Écrire donc, par essais successifs de la langue sur le grand dehors est aussi un geste de peintre : en amont de la peinture, ou au-dedans d’elle : l’écriture comme la condition de la peinture ? Oui, au sens où l’on parle de condition humaine. Et ce qu’on peint : « Le monde sur soi (et non soi sur le monde) », dirait Deleuze : et nous en retour, lisant autant l’effort de regarder et d’écrire que des mots travaillant en nous ce regard.
C’est un court livre tissé de tant d’autres : c’est qu’entre chaque page — entre chaque blocs de phrases, denses et brefs, que la page laisse librement flotter, de sorte que chacun de ses blocs pourrait porter en lui-même tout un désir de livre, qu’il dépose (« Par effets du temps, le paysage se dépose et nous dépose avec lui, hors du devenir qui pourtant l’a formé. Il déplie ou dépose le temps dans l’étendue », écrit Bailly cité vers la fin du livre : et de même ces blocs de textes qui forment paysages) — entre chaque blocs donc s’ouvre en grand le corps de ce qui est par le regard déchiré et où fraient tant de paroles : livres tramés de rêves de livres non écrits, ou comme on jette sur la table de travail des hypothèses auquel on laisse le blanc de la page répondre, où la blancheur de la page est l’espace des livres à venir.

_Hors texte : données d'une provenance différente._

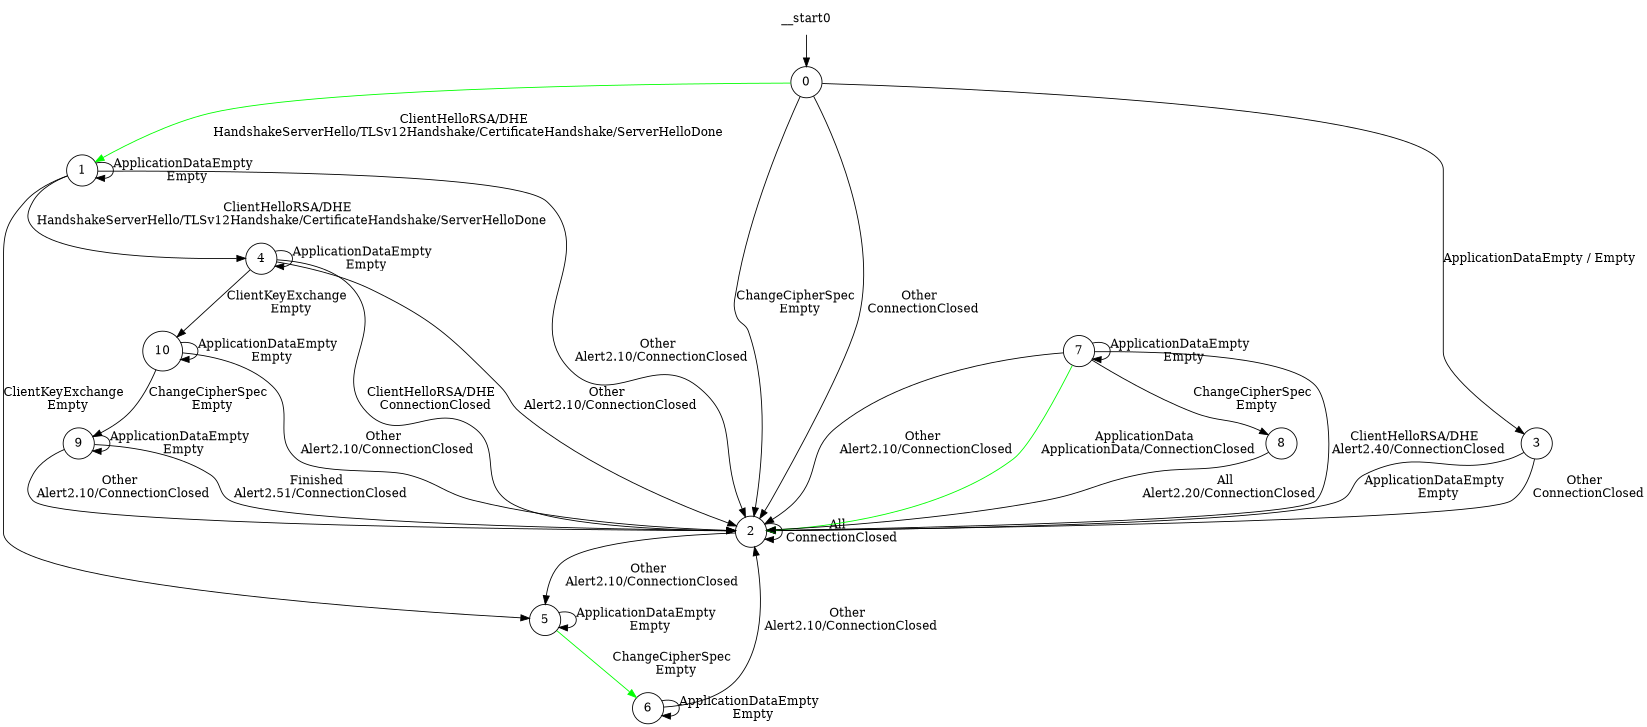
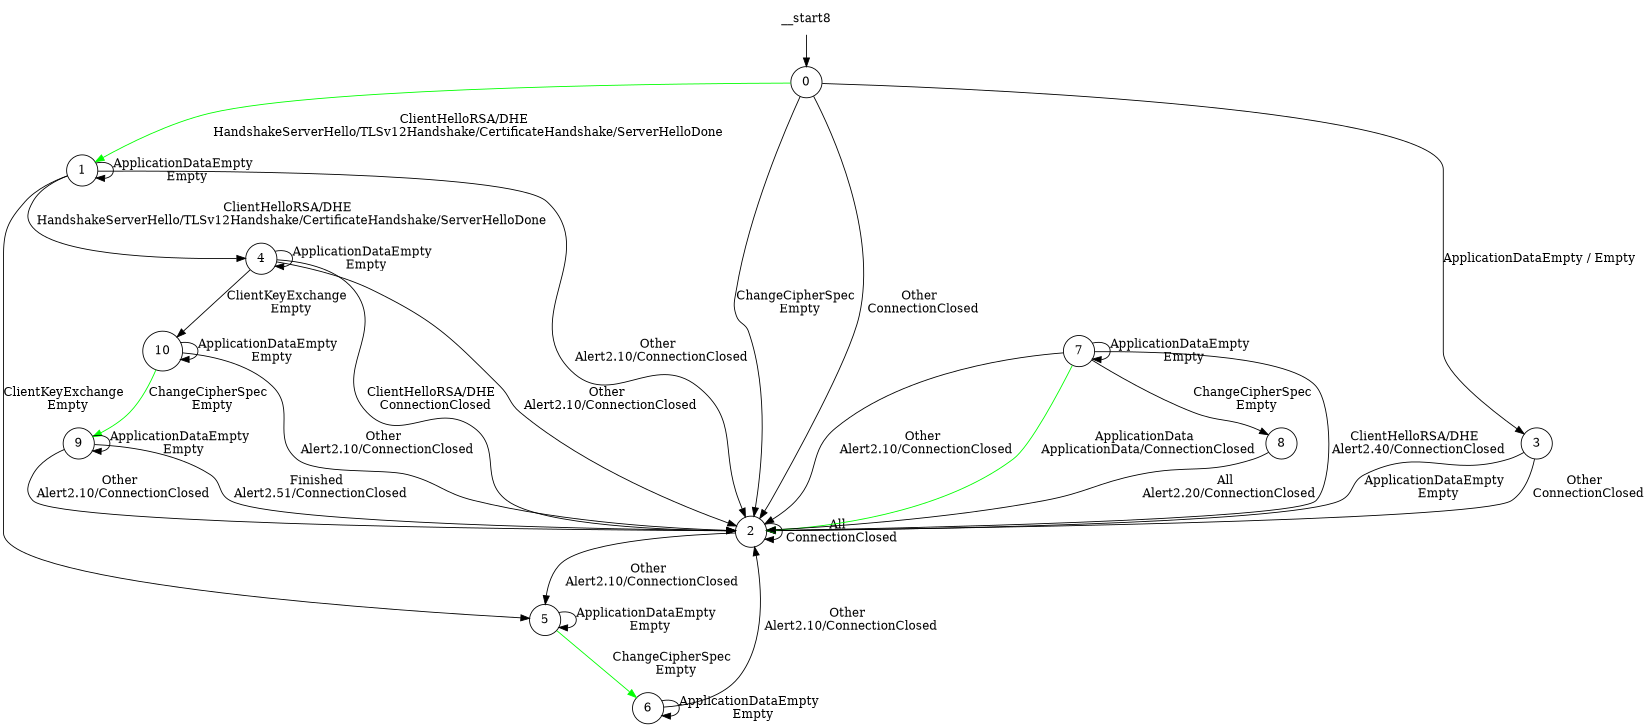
  digraph {
    node [shape=circle]
-   __start0 [shape=none]
+   __start0 [shape=none label=__start8]
    n2 [label=0]
    n3 [label=1]
    n4 [label=2]
    n5 [label=3]
    n6 [label=4]
    n7 [label=5]
    n8 [label=10]
    n9 [label=6]
    n10 [label=9]
    n11 [label=7]
    n12 [label=8]
    __start0 -> n2
    n2 -> n3 [color=green label="ClientHelloRSA/DHE \n HandshakeServerHello/TLSv12Handshake/CertificateHandshake/ServerHelloDone"]
    n2 -> n4 [label="ChangeCipherSpec \n Empty"]
    n2 -> n4 [label="Other \n ConnectionClosed"]
    n2 -> n5 [label="ApplicationDataEmpty / Empty"]
    n3 -> n3 [label="ApplicationDataEmpty \n Empty"]
    n3 -> n4 [label="Other \n Alert2.10/ConnectionClosed"]
    n3 -> n6 [label="ClientHelloRSA/DHE \n HandshakeServerHello/TLSv12Handshake/CertificateHandshake/ServerHelloDone"]
    n3 -> n7 [color=black label="ClientKeyExchange \n Empty"]
    n4 -> n4 [label="All \n ConnectionClosed"]
    n4 -> n7 [label="Other \n Alert2.10/ConnectionClosed"]
    n5 -> n4 [label="Other \n ConnectionClosed"]
    n5 -> n4 [label="ApplicationDataEmpty \n Empty"]
    n6 -> n4 [label="ClientHelloRSA/DHE \n ConnectionClosed"]
    n6 -> n4 [label="Other \n Alert2.10/ConnectionClosed"]
    n6 -> n6 [label="ApplicationDataEmpty \n Empty"]
    n6 -> n8 [label="ClientKeyExchange \n Empty"]
    n7 -> n7 [label="ApplicationDataEmpty \n Empty"]
    n7 -> n9 [color=green label="ChangeCipherSpec \n Empty"]
    n8 -> n4 [label="Other \n Alert2.10/ConnectionClosed"]
    n8 -> n8 [label="ApplicationDataEmpty \n Empty"]
-   n8 -> n10 [label="ChangeCipherSpec \n Empty"]
+   n8 -> n10 [label="ChangeCipherSpec \n Empty" color=green]
    n9 -> n4 [label="Other \n Alert2.10/ConnectionClosed"]
    n9 -> n9 [label="ApplicationDataEmpty \n Empty"]
    n10 -> n4 [label="Other \n Alert2.10/ConnectionClosed"]
    n10 -> n4 [label="Finished \n Alert2.51/ConnectionClosed"]
    n10 -> n10 [label="ApplicationDataEmpty \n Empty"]
    n11 -> n4 [label="ClientHelloRSA/DHE \n Alert2.40/ConnectionClosed"]
    n11 -> n4 [label="Other \n Alert2.10/ConnectionClosed"]
    n11 -> n4 [color=green label="ApplicationData \n ApplicationData/ConnectionClosed"]
    n11 -> n11 [label="ApplicationDataEmpty \n Empty"]
    n11 -> n12 [label="ChangeCipherSpec \n Empty"]
    n12 -> n4 [label="All \n Alert2.20/ConnectionClosed"]
  }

Paysage, comme un autre nom de l’image.
En couverture, une photographie de Magdala, vers 1900, lieu où serait née Marie-Magdaleine, mille neuf cent ans plus tôt : l’image porte trace d’un village palestinien détruit en 1948, sur lequel la ville de Migda a été reconstruite. Que porte l’image de sa destruction ? Quelle image n’est pas son propre fantôme, hantée par les fantômes à venir ? Aura surgi du lointain pour maintenir le proche à distance, visible, inatteignable : intouchable.
« Ce que nous voyons ne vaut – ne vit – que par ce qui nous regarde. » écrivait Didi-Huberman, hanté lui aussi par l’aura, et qui ne cesse d’essayer de comprendre pourquoi ce que nous voyons « devant » nous regarde toujours « dedans » ce qui le ronge.
Que faire ?
Écrire. Mais sous quelles formes ? Jérémy Liron propose, sous ces blocs lancés comme autant de propositions, de puissances évanouies sitôt surgies, de coups de sonde, des phrases qui tentent au plus près d’envelopper l’impossible. Vient soudain au détour d’un bloc cette image des larmes : celles de Marie-Madeleine, comme devant la destruction des villes, des images, du monde — du sacrifice qu’est l’offrande de toutes les images quand elles témoignent de ce qui disparaît : « Pour faire venir les larmes », c’était pour Antonioni la fonction du sacrifice. Larmes comme expression qui prend relais de ce qui fait défaut dans le langage, ou quand les mots manquent, ce qui va les déborder. Gestes du deuil, ou du ravage, de ce qui s’empare de nous, débord qui rejoue le monde du point de vue des fleuves quand il s’étend, étale, s’écoule incessamment vers sa fin. Sacrifice qui répand le sang comme les larmes.
Il faut que le regard se charge de ce qu’il ne pourrait dire.
Et que ce regard en pleure.
Une façon de désigner ce qui lie terriblement l’écriture et la peinture et le deuil — la peinture quand elle écrit, par la lumière liquide répandue, dans ses propres larmes qui donnent forme du monde qui s’efface quand on le donne à voir.